Calibration of AVO tube testers
This question comes so often by Email, I want to answer it here.
"Hello Jac, I have bought this AVO tester from somebody, and the appearance is nice. Only I have a small problem with it. I have a box with tubes, but when I test them, the tester seems to reads too low. I have been looking the calibration setting at the inside, but I am afraid to do something wrong. What should I do? Can you help me with this"
So the expectation is to turn a calibration screw, and then the job is done. Unfortunately it does not work this way.
First of all, it does not work this way, because we not a church. My lawyer charges 295 Euro per hour for advise only. Even the man who paints my house, wants 80 Euro per hour, and all he will do is move a brush up and down, if he comes at all.
The second reason why it doesn't work like that, there is no such screw inside, saying "Turn right to increase precision". If there was, I would tell you here.
The only way to get good result, is use the SERVICE manual for this. If I have those, they are linked elsewhere on this website, you find it automatically when reading the right part. The procedure in there assumes it is the year 1960, and the tester is may be 10...20 years old, and ready for a service. Only, now we live 65 years later, and best way the tester was never touched. Meaning there may be coffee drops in some tube sockets, causing leakage, bad capacitors or bad resistors, cracking pot meters, and a long list of other issues, cause by old age, not anticipated in the service manual, but at least no fool opened the tester.

※ ※ ※

● **Work task 1**
From the page on calibrating AVO tube testers, reproduce the passage starting at "The second reason" and ending at "tell you here.".
● **Work task 2**
Pick up the page on calibrating AVO tube testers after its last sentence and keep writing it.

● **Source information**

※ ※ ※

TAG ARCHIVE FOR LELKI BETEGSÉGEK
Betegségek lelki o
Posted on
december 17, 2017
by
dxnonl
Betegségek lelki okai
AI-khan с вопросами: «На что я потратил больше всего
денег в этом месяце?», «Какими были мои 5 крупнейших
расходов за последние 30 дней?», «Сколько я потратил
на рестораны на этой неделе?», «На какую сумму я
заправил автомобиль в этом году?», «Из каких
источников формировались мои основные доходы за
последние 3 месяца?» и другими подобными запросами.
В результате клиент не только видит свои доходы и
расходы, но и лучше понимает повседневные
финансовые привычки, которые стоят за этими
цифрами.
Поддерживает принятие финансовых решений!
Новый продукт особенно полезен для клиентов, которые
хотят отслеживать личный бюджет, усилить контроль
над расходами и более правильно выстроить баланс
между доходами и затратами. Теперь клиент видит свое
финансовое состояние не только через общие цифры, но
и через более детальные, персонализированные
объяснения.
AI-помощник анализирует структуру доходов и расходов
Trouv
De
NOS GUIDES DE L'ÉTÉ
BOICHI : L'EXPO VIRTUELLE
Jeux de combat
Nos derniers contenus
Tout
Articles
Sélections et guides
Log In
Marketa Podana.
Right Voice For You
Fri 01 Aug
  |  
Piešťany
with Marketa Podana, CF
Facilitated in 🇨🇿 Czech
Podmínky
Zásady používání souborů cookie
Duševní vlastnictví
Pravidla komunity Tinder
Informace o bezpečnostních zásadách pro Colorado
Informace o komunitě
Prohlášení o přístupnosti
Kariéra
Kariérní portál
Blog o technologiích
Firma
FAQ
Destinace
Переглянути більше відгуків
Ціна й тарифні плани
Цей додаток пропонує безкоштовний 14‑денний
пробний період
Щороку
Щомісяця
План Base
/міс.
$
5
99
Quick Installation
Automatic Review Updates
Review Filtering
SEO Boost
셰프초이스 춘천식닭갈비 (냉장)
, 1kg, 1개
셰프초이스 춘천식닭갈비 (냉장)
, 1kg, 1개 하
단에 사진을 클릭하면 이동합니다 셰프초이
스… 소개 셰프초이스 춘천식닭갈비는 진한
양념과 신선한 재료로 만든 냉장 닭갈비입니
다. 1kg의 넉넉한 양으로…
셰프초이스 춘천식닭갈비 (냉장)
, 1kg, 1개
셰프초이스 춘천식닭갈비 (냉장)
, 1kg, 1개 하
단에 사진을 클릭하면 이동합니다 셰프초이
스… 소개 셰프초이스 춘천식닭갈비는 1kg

※ ※ ※

● **Answer 1**
The second reason why it doesn't work like that, there is no such screw inside, saying "Turn right to increase precision". If there was, I would tell you here.

● **Answer 2**
The service manual is a good document to start with. Though it can of course not really help, when somebody messed the tester up. Like, as a matter of principle, the low reading is suspected to be a panel meter fault, so they open up the meter, see the adjustment screws, and then guess what they do... Then, to their great surprise this does not help, but they meter is now worse then before. 99% of the meters I get send for repair are like this. So when they find out, the meter was not the main problem, they look deeper inside, and it doesn't take long to find the calibration settings. But.. there is the factory calibration, which will not change itself, it should not be touched, and there is no procedure published for this. And there is the user calibration, which must be done sometimes. Well, I am sure you understand this, but 65 years is a long time, and often, some fool tried to improved the meter and the factory calibration.
What is needed do?
For calibration of an AVO tube tester you need some good equipment.
- The SERVICE manual. This is not the user manual.
- Mk3, Mk4: 30uA 0.2% current meter to check the meter sensitivity. (The Mk3, Mk4 panel meter must be within 0,5%). Test Meter must be of averaging type, not true RMS or simulated RMS.
- 100uA Ohms meter to measure meter impedance. These are very rare. 99% of all ohms meters, also digital, and very expensive ones, use 1mA. That is possible with Mk1, and Mk2, but it may l damage the Mk3, and Mk4 meter. As these cannot take an overload of a factor 33.
- A good working AVO 8 multi meter, to check the voltages inside. As they were specified by AVO with only this meter. This is a 50kOhms/Volt averaging type meter. A meter with another impedance will not show the right voltage, as circuit load is another. Also you may get another result because the way an AVO8 averages the wave shape may be another with any other" meter. As there is a lot of distortion in the signal, due to the tube under test being a non-linear device, you cannot work with a true RMS meter, or RMS simulating meter. We do need to measure average value here. Moreover, many old AVO8 on Ebay are imprecise, and not suited anymore to calibrate other instruments with.
- A tube tester to check the rectifier tubes of the Mk3.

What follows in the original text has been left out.